[Rows from a dataset]
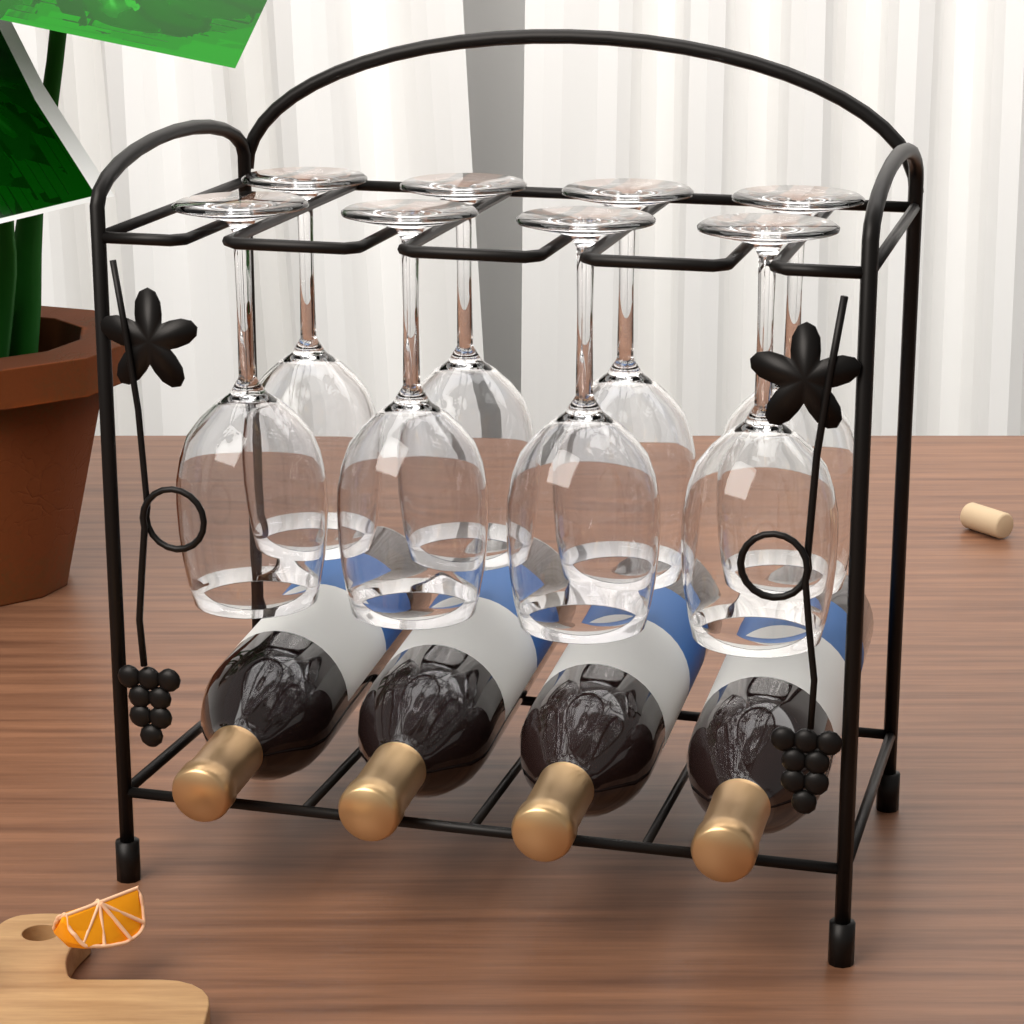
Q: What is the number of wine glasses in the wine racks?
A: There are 8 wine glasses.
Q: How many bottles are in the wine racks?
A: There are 4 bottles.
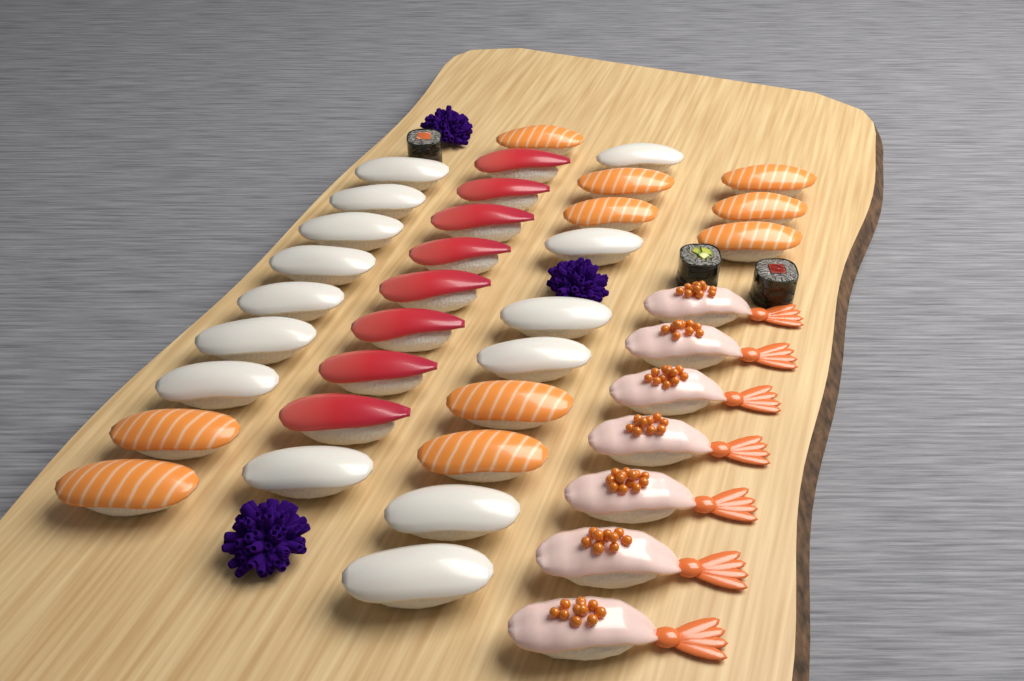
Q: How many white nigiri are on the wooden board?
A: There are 14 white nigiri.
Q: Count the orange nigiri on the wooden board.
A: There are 10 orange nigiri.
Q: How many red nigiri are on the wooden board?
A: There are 8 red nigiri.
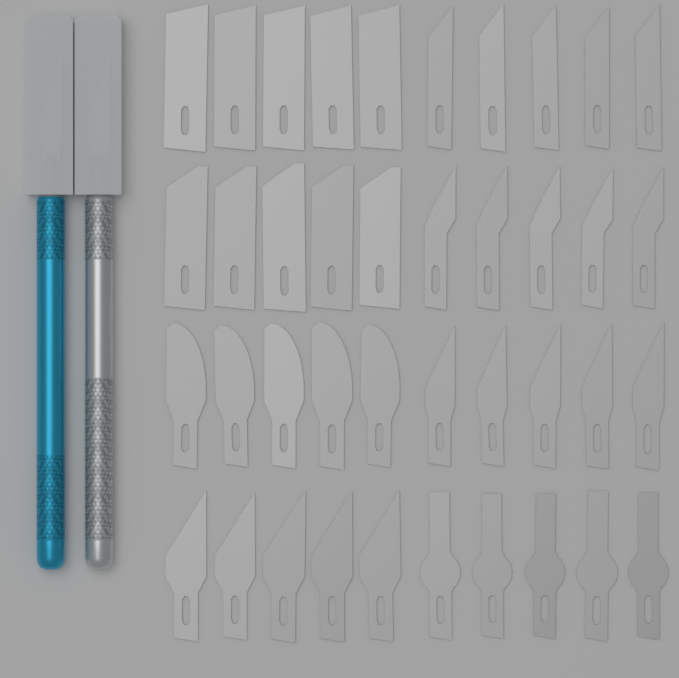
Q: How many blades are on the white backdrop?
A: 40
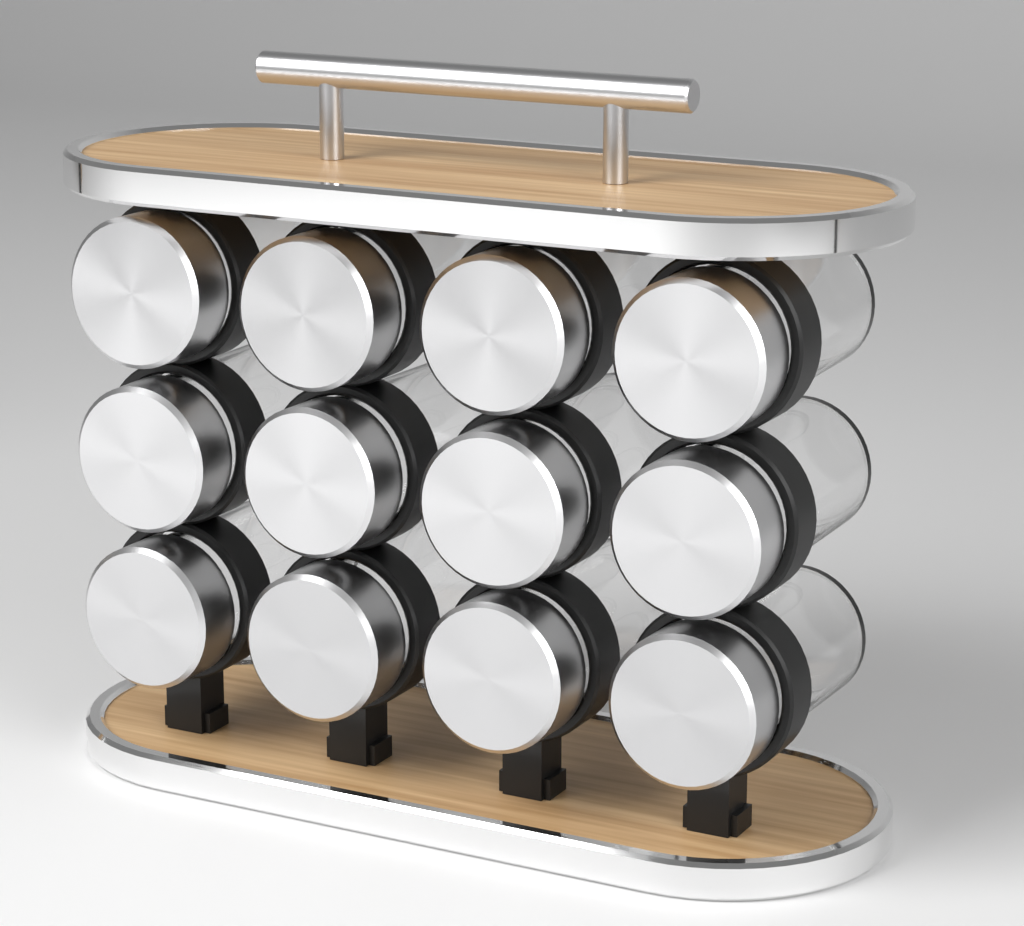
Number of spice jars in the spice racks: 12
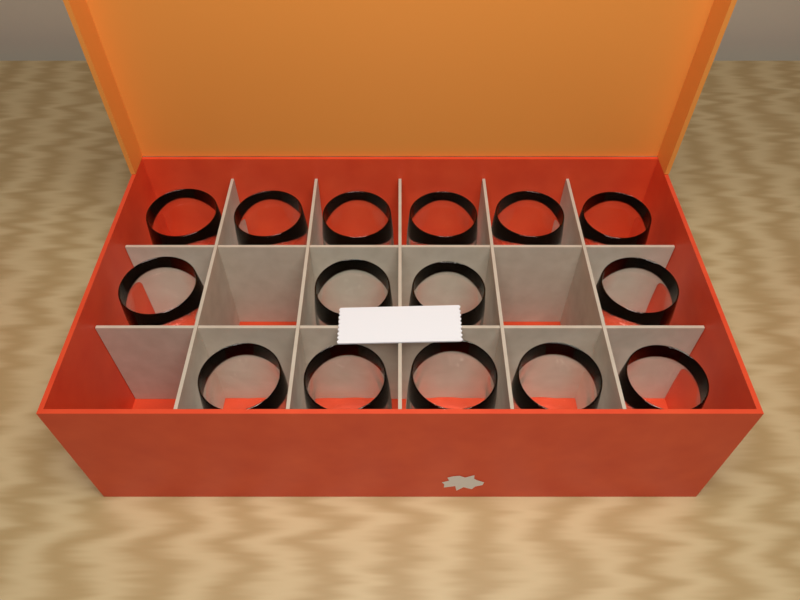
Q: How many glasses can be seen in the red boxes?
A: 15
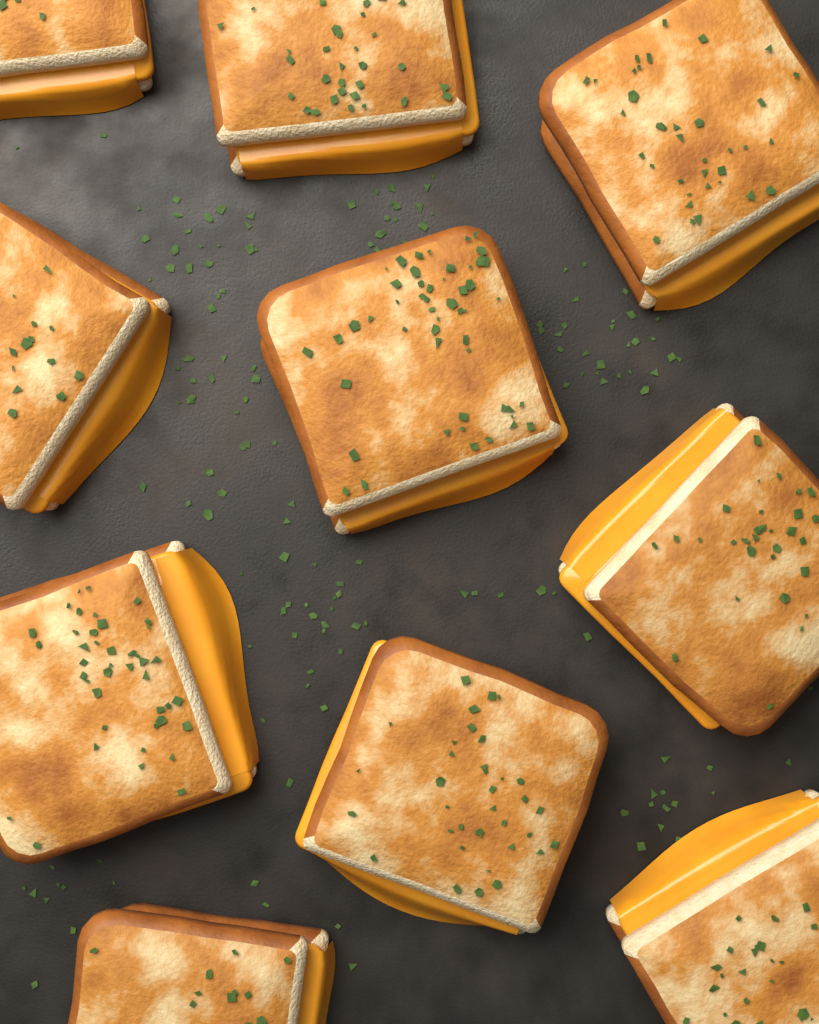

#### WHAT YOU NEED TO DO:
Quote all of the data above word for word, leaving out the pictures.

#### SOLVED PROBLEM:
Q: What is the number of wine glasses in the wine racks?
A: There are 8 wine glasses.
Q: How many bottles are in the wine racks?
A: There are 4 bottles.
Q: How many white nigiri are on the wooden board?
A: There are 14 white nigiri.
Q: Count the orange nigiri on the wooden board.
A: There are 10 orange nigiri.
Q: How many red nigiri are on the wooden board?
A: There are 8 red nigiri.
Q: How many blades are on the white backdrop?
A: 40
Number of spice jars in the spice racks: 12
Q: How many glasses can be seen in the red boxes?
A: 15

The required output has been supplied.